Quest to learn (ou l’apprentissage de demain ?)
C’est le nom d’une école publique de New York financée en partie par la fondation Bill et Melina Gates. Cette école entame sa deuxième année avec 145 élèves répartis sur deux niveaux équivalents aux classes de 6e et 5e. Ce sont donc des élèves de 11 et 12 ans qui naviguent, selon le site internet de l’école, dans « un espace privilégié de pratiques aux nouvelles connaissances médiatiques qui sont multimodales et multiculturelles ».
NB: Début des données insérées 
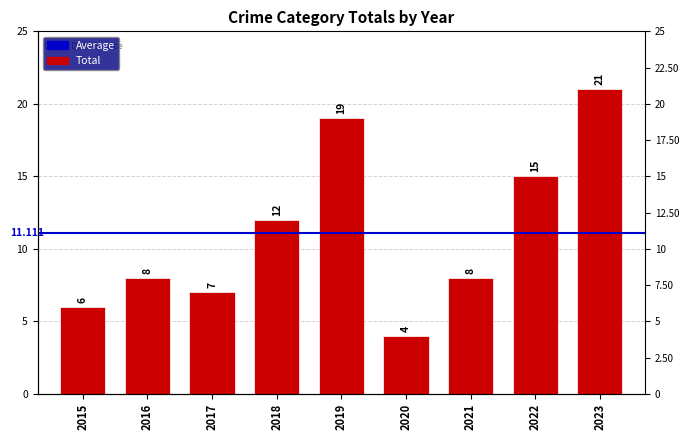

What is the value of the 6th bar from the left?

4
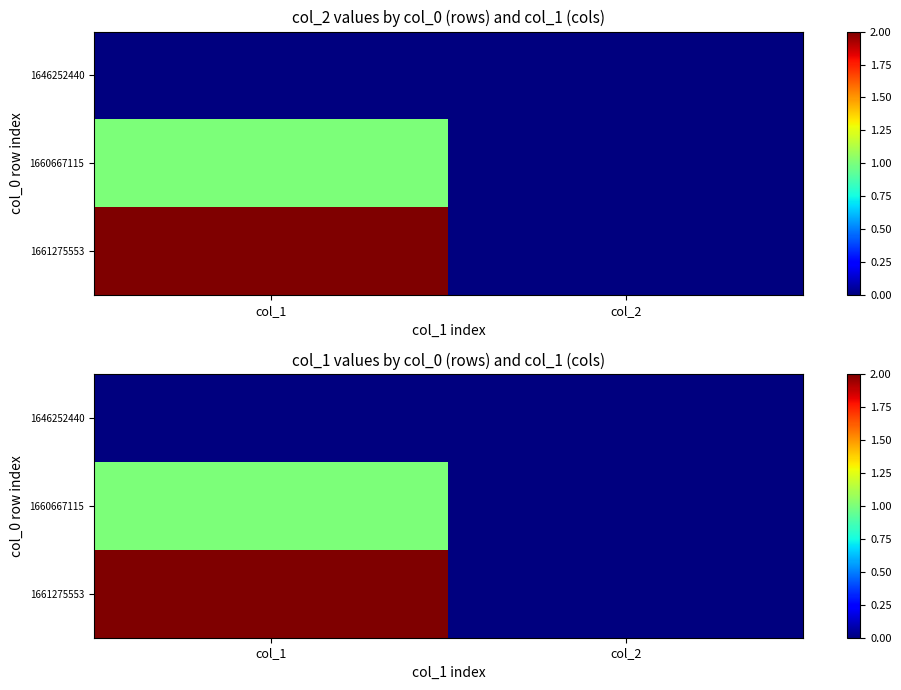

List the series in order of their peak value, highest first.

1661275553, 1660667115, 1646252440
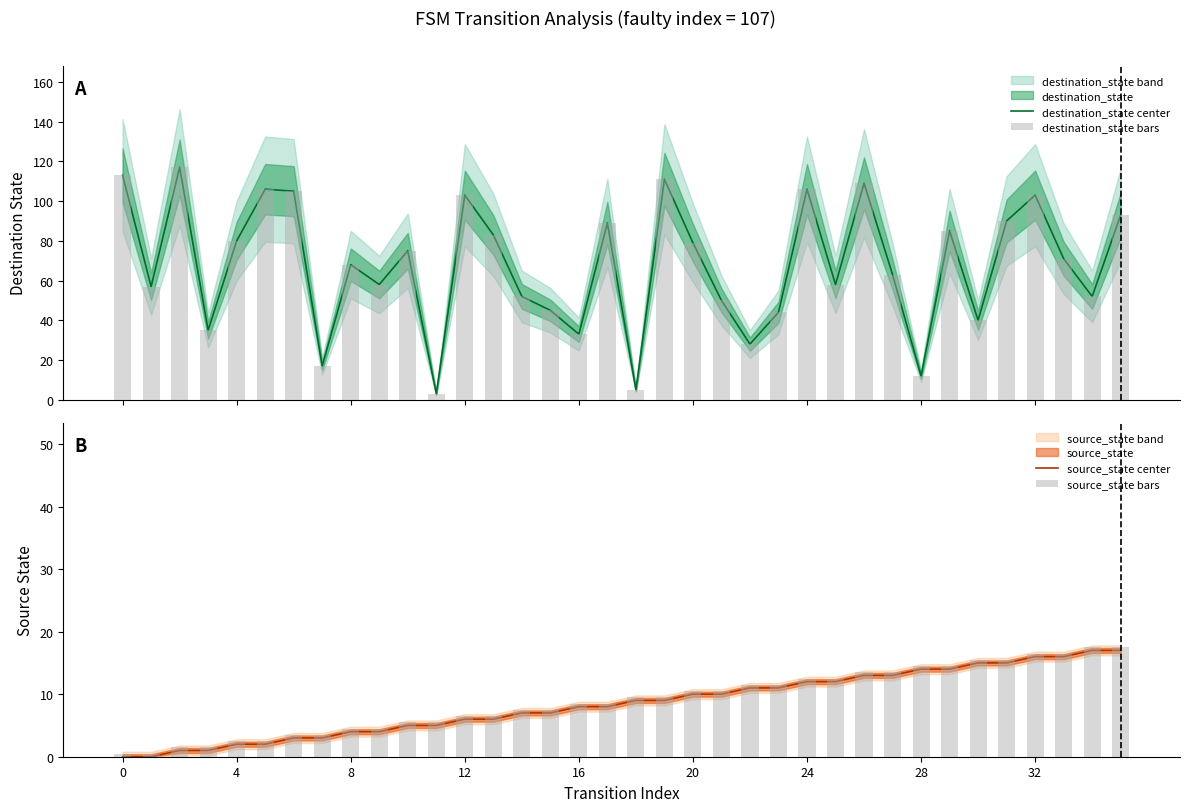

Count the number of categories in the chart.

36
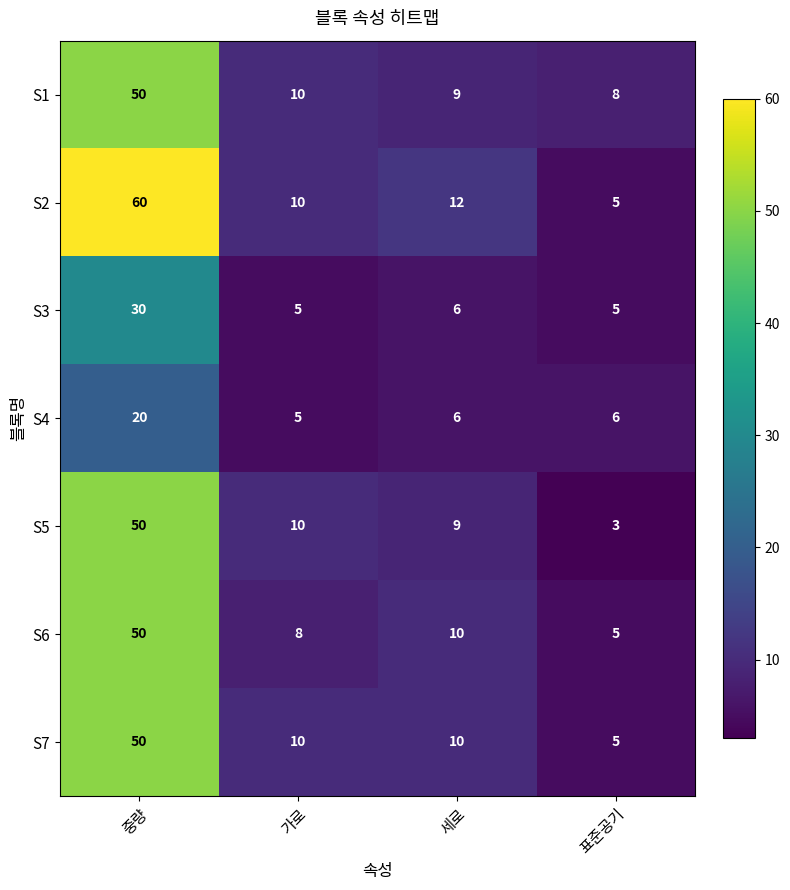

Is the value of S1 at 표준공기 greater than the value of S7 at 중량?

No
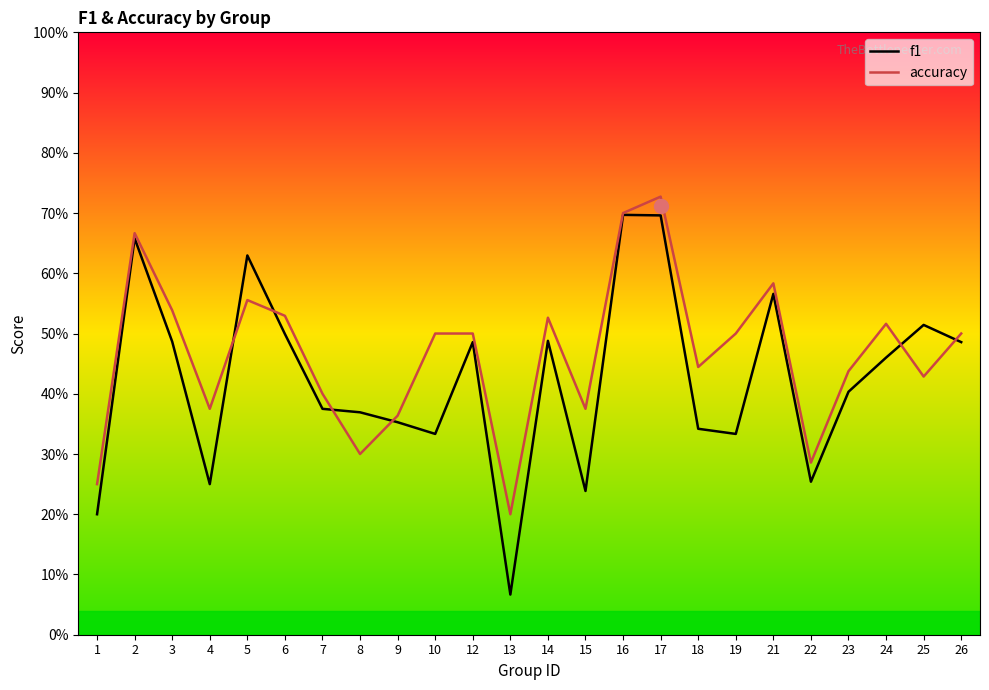

At which category does f1 reach its first local valley?

4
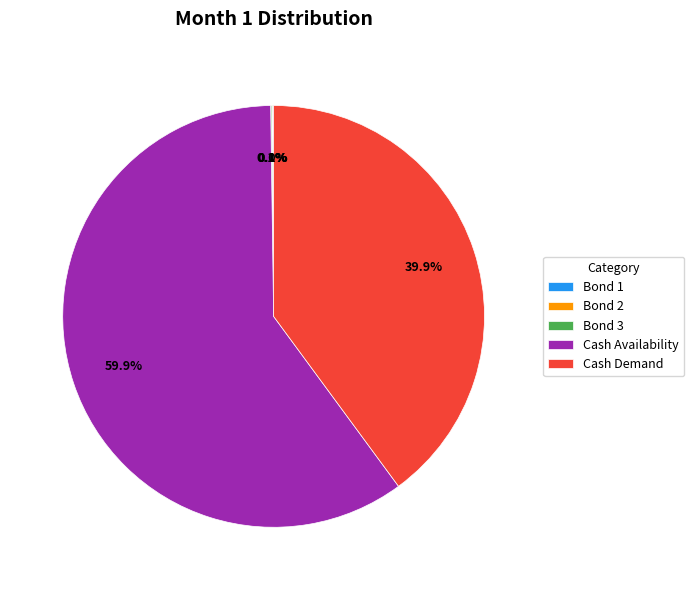

How much of the chart is everything except Cash Demand?

60.1%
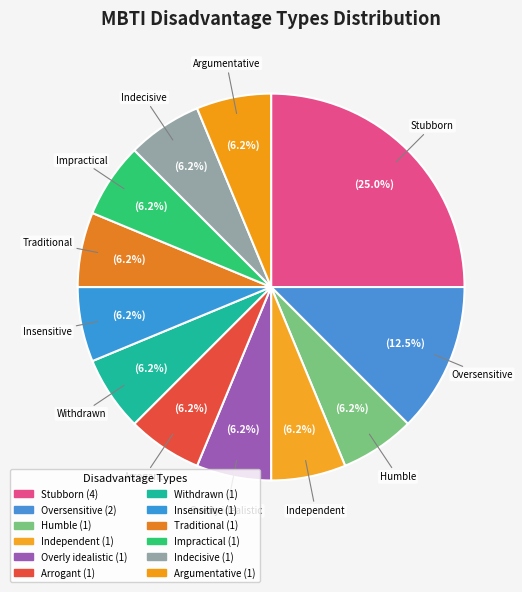

Does any single category account for the majority?

No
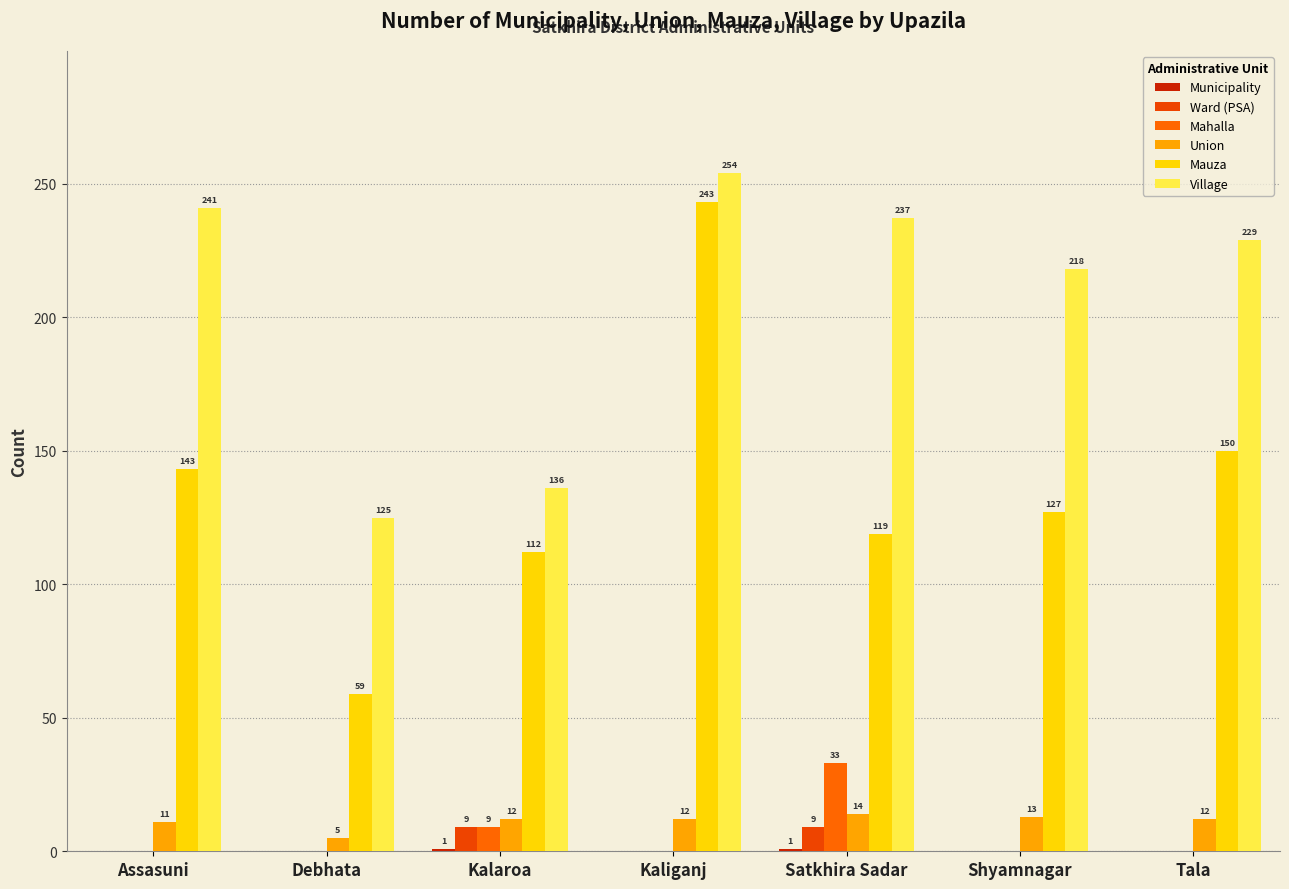

The value of Mauza at Tala is 225. True or false?

False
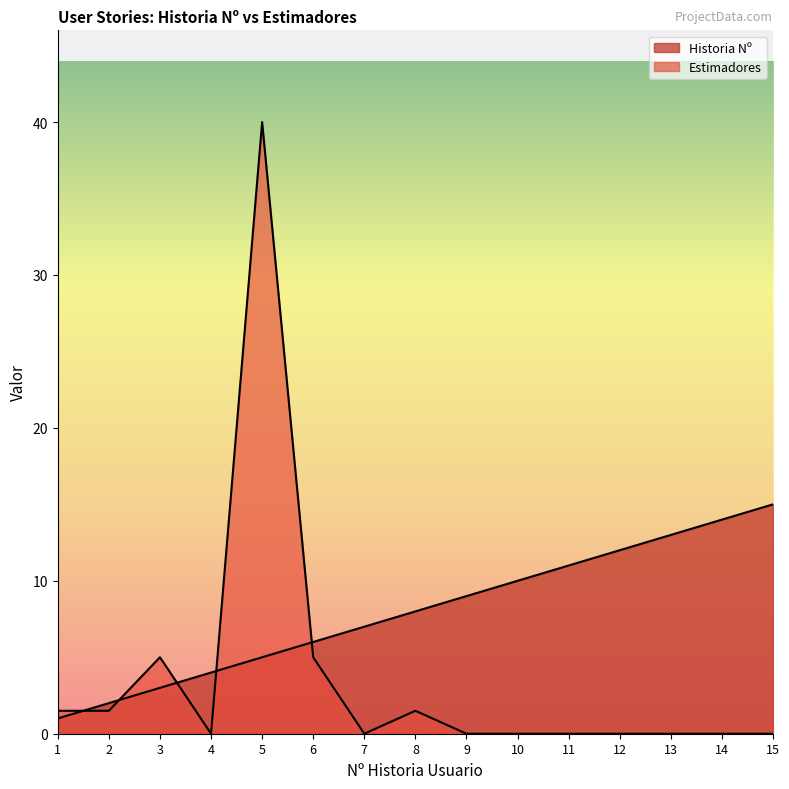

At which category does Estimadores reach its first local valley?

4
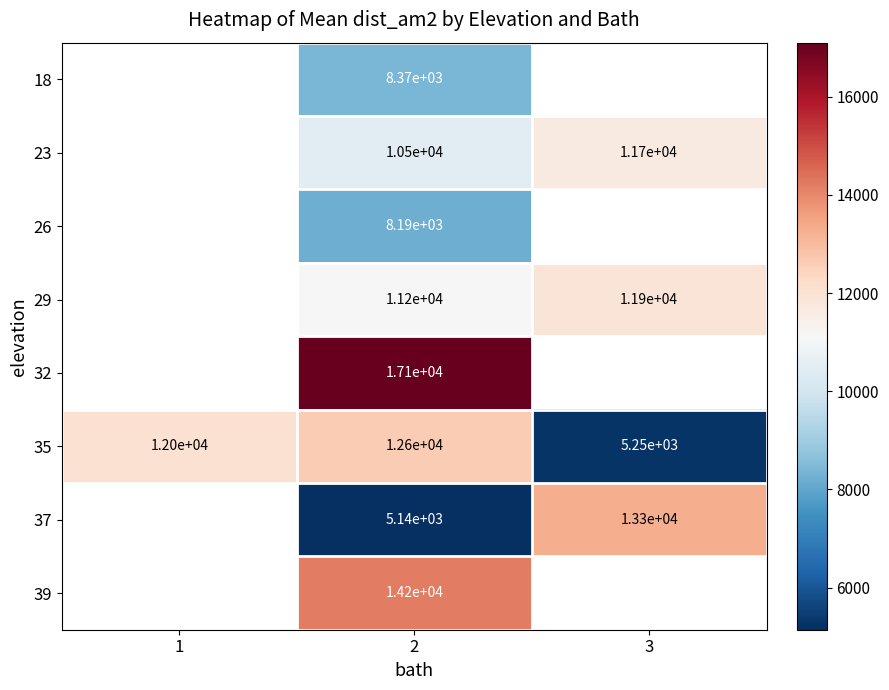

Rank the series at 2 from highest to lowest value.

32, 39, 35, 29, 23, 18, 26, 37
Karine Salen, créatrice de jeux vidéo, a eu l’idée de créer un espace numérique combinant ordinateurs, caméras vidéo, environnement 3 D, réseaux sociaux, etc., et de l’utiliser à des fins éducatives, partant du principe que ces outils « faisaient partie intégrante de la vie quotidienne des enfants et donc que l’on devait les utiliser en outils d’apprentissage ». Elle dirige par ailleurs l’Institute of Play, organisme de recherche qui travaille sur les liens entre jeux et apprentissage. Avec Robert Torres, spécialiste de l’apprentissage, Karine Salen explore la combinaison du champ du numérique et des pratiques ludiques dans la pédagogie. Les élèves de Quest to Learn utilisent le Small Lab (laboratoire d’apprentissage en situation par l’art multimédia) développé par une équipe de l’université de l’Etat de l’Arizona. Ils travaillent grâce à l’environnement 3D dans un « espace hybride entre réel et virtuel », utilisent des vidéos qu’ils ont eux-mêmes réalisées, enregistrent des podcasts, écrivent des blogs, participent à des réseaux sociaux, jouent et créent des jeux pédagogiques.
Certes il s’agit d’une expérience élitiste et très limitée, mais on peut d’ores et déjà apercevoir des effets positifs sur l’apprentissage : avec ces nouveaux outils, les élèves peuvent développer leur concentration et leur patience. Ils se challengent mutuellement en cherchant à résoudre les problèmes posés par les jeux de leurs camarades. Ils se heurtent à leurs difficultés et découvrent les vertus de la pédagogie de l’échec, qui les conduit à chercher de nouvelles solutions.
Ils améliorent leur capacité à raisonner logiquement, pratiquent le tâtonnement puis le raisonnement intuitif. Ntiedo Etuk, concepteur de jeux informatiques, a analysé le comportement des enfants qui « jouent » avec persévérance. Il affirme que « les enfants jouent cinq minutes et perdent puis ils jouent dix minutes de plus et perdent à nouveau. Ils y retournent et peuvent essayer une centaine de fois. Ils continueront jusqu'à ce qu’ils gagnent». L’échec dans un environnement scolaire est déprimant. L’échec dans un environnement ludique est stimulant.
Le réseau social Being Me, spécialement créé à cette fin par Karine Salen leur permet de partager les informations, la recherche de solutions et d’échanger leurs données. D’après Birchfield, des enfants en difficulté dans la compréhension des sciences naturelles qui ont utilisé le Small Lab ont vu leurs notes grimper significativement. Ces outils pédagogiques améliorent la perception des objets dans l’espace et l’intelligence visu spatiale, indispensables si l’on veut, par exemple, devenir ingénieur. A travers ces exemples, on mesure aisément les vertus pédagogiques de l’utilisation dès le collège de ces nouveaux outils d’apprentissage. Ils développent la confiance en soi, la persévérance, la concentration, la vision spatio-temporelle, l’intuition, la logique et le travail collaboratif en ligne.
On en mesure aussi les risques, celui de ne plus savoir faire la différence entre le virtuel et le réel et n’avoir de contact avec le monde qu’à travers une permanente médiatisation. Ces outils sont uniques pour développer l’homme cognitif que nous sommes en train de devenir et qui doit rester associé à l’homme relationnel, vivant, porteur d’humanité et de responsabilité.
C’est au professeur comme au formateur qu’il appartient, dans son rôle de facilitateur et d’animateur de cet apprentissage multilatéral, de rappeler que la vie n’est pas qu’un jeu mais qu’elle est également faite comme le disait Churchill de souffrances et de larmes.